How SF’s mayor won everyone over
Daniel Lurie pulled off something that seems impossible in 2025 America: broad approval across the political spectrum. Six months into his term as San Francisco mayor, polling shows approval ratings of 78% among conservatives, 83% among liberals, and 85% among moderates. In polarized San Francisco – the city that gave us both the Summer of Love and the recall of progressive prosecutors – this is pretty remarkable.

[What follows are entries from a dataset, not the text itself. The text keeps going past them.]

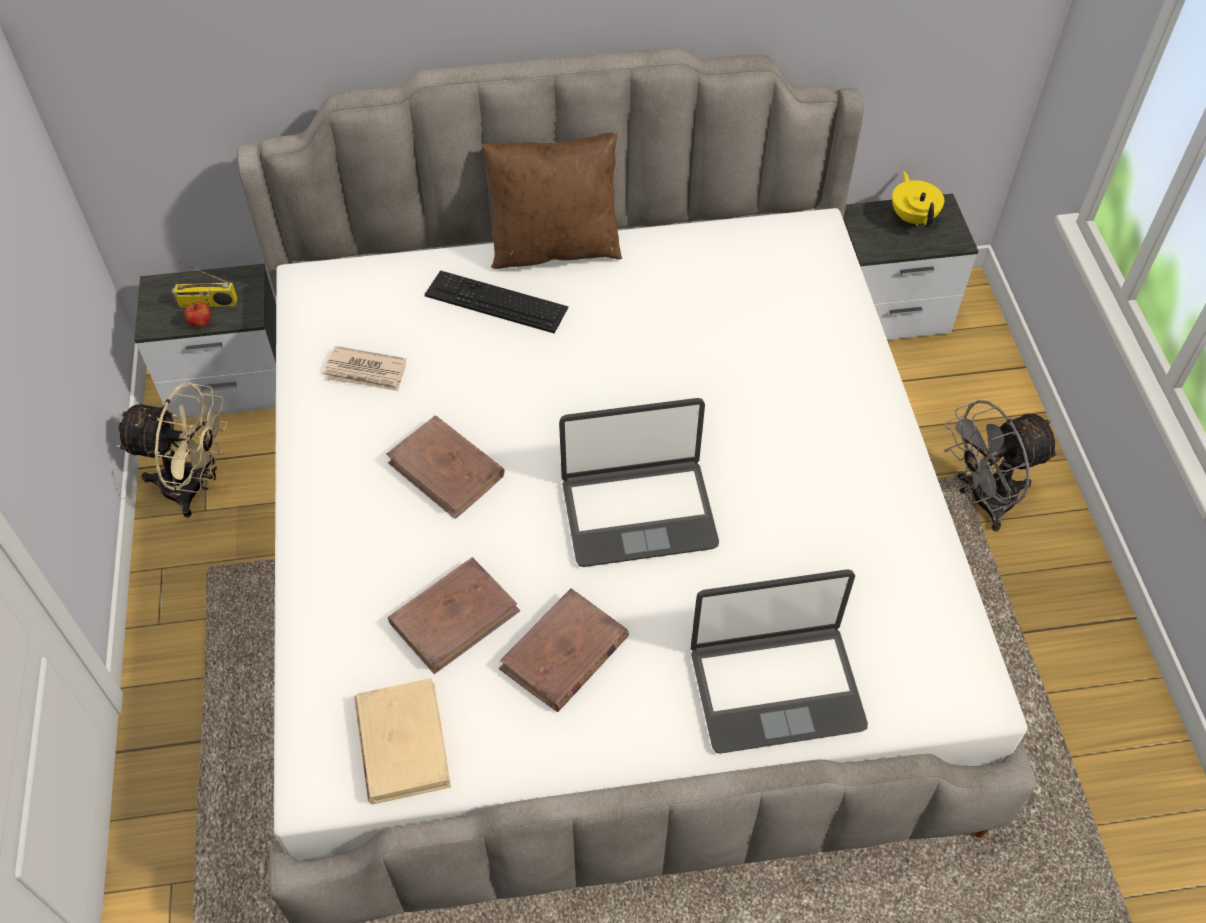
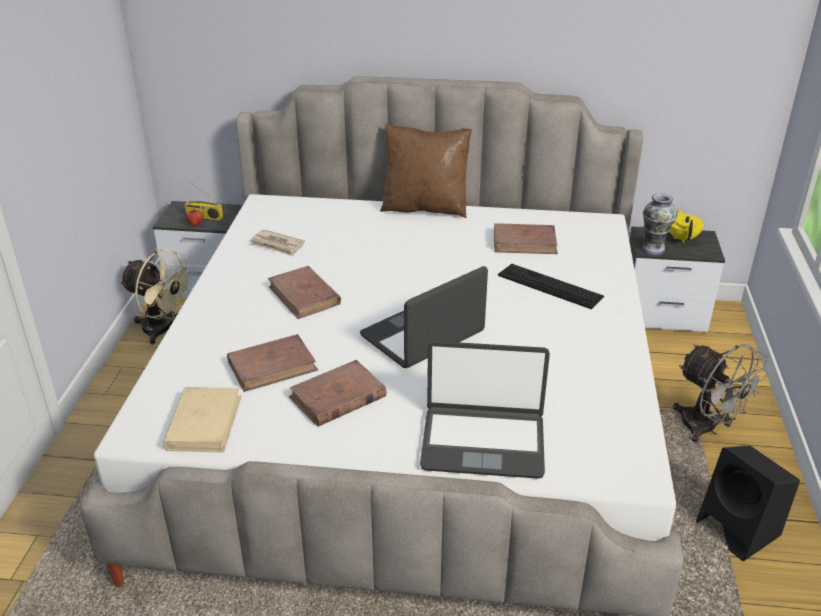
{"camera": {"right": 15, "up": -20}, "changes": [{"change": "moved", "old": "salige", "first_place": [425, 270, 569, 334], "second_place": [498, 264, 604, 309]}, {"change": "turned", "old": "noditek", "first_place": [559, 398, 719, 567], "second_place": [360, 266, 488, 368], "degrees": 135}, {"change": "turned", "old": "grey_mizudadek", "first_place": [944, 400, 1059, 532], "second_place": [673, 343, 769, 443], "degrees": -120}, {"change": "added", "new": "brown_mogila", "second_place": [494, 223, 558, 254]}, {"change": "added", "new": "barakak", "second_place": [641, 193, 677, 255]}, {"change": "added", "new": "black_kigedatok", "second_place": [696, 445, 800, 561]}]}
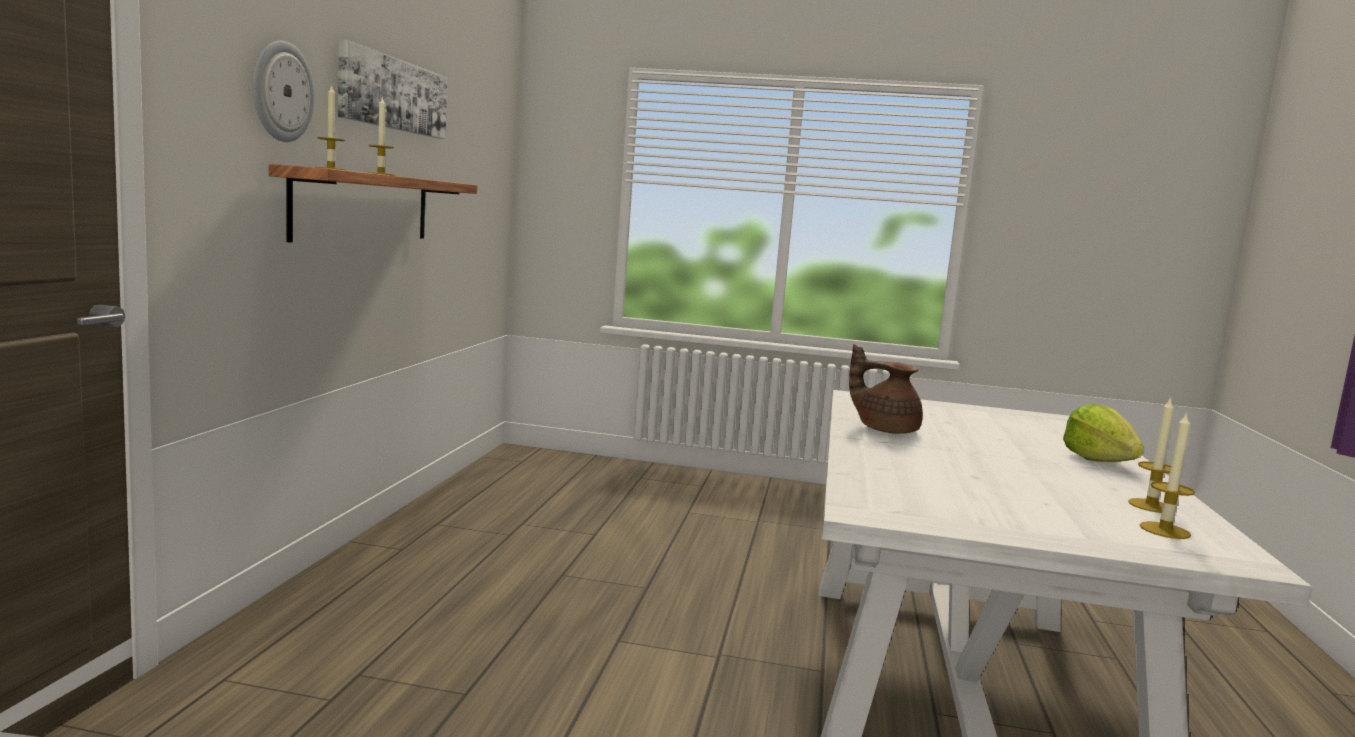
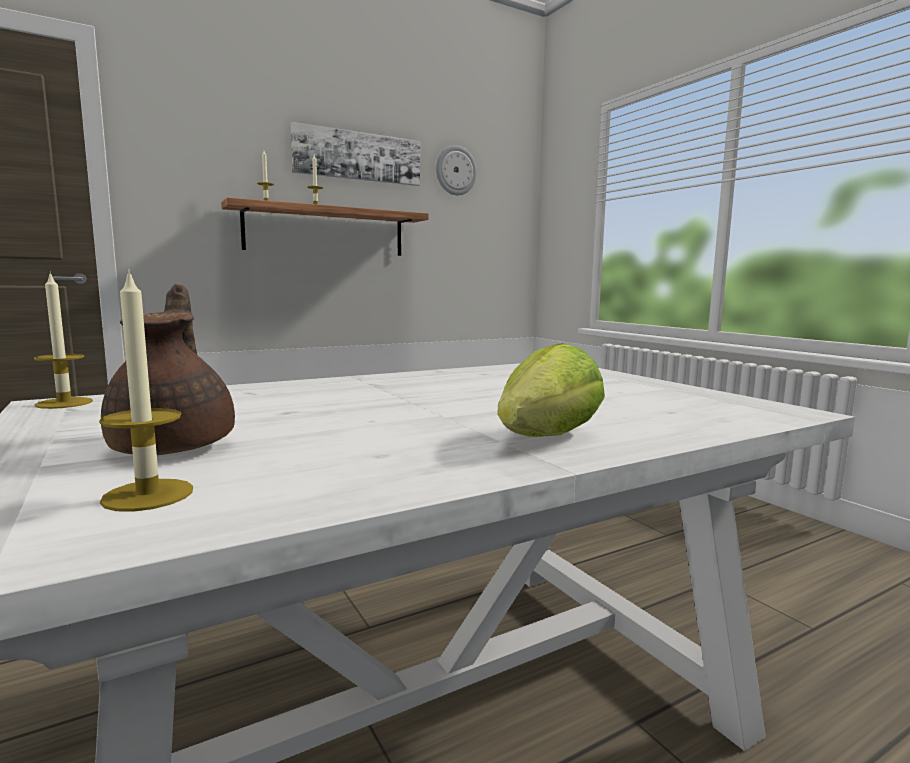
{"camera": {"right": 50, "up": 0}, "changes": [{"change": "moved", "old": "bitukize", "first_place": [253, 40, 315, 142], "second_place": [436, 145, 477, 195]}, {"change": "moved", "old": "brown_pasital", "first_place": [849, 344, 923, 434], "second_place": [101, 284, 235, 455]}, {"change": "moved", "old": "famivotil", "first_place": [1128, 396, 1174, 513], "second_place": [34, 271, 93, 409]}]}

Lurie's secret isn't moderation but focus. He ran as a Democrat but barely mentions Trump. Instead, he talks relentlessly about safety, business, and getting things done. Crime is down 27% citywide and 45% in Union Square since he took office. Hotel bookings are up 60%. More importantly, he changed how the city operates. During his first month, Lurie got near-unanimous approval from the Board of Supervisors to expand his powers – not by forcing it through, but by asking, “Will you work with me?”
In an era when politicians succeed by picking fights, Lurie succeeded by focussing on problems everyone agrees exist rather than the ideological battles that dominate cable news. Critics argue his policies are performative – lots of police raids with few actual charges – but residents seem willing to give him the benefit of the doubt. A recent poll found 43% think the city is on the right track, double last year's number.
The multiracial Right keeps growing
We note this shift two years ago: people of color are moving Red, and it's not going away. Now an extensive New York Times article confirms what we've been tracking. This isn't about one election cycle, it's a phenomenon decades in the making driven by economic realities and monolithic perceptions of non-white voters that Democrats haven't addressed.

“A lot of Black people are not MAGA,” explains one interviewee from Milwaukee. “They're rejecting the Democrat leadership because of how they're running our communities. They need to take accountability for how they have mismanaged the Black communities.” When politicians offer fear-mongering about Trump instead of fixing local problems, loyalty becomes unaffordable. People aren't asking for different culture war positions – they want solutions to problems everyone agrees need fixing: crime, schools, economic security. The 2024 numbers made this shift undeniable: Trump won 48% of Hispanic voters, 40% of Asian Americans, and 21% of Black men.
The lack of buyer's remorse is striking. No one interviewed regretted their vote (as with Trump voters generally). These voters aren't embracing Trump's full agenda, but they're not defending institutions that failed them either. Their politics are "guided less by ideological rigidities and more by their aspirations to build lives of dignity for themselves and their communities." Until the Democrats understand that real world outcomes matter more than identity-based solidarity, expect these trends to continue.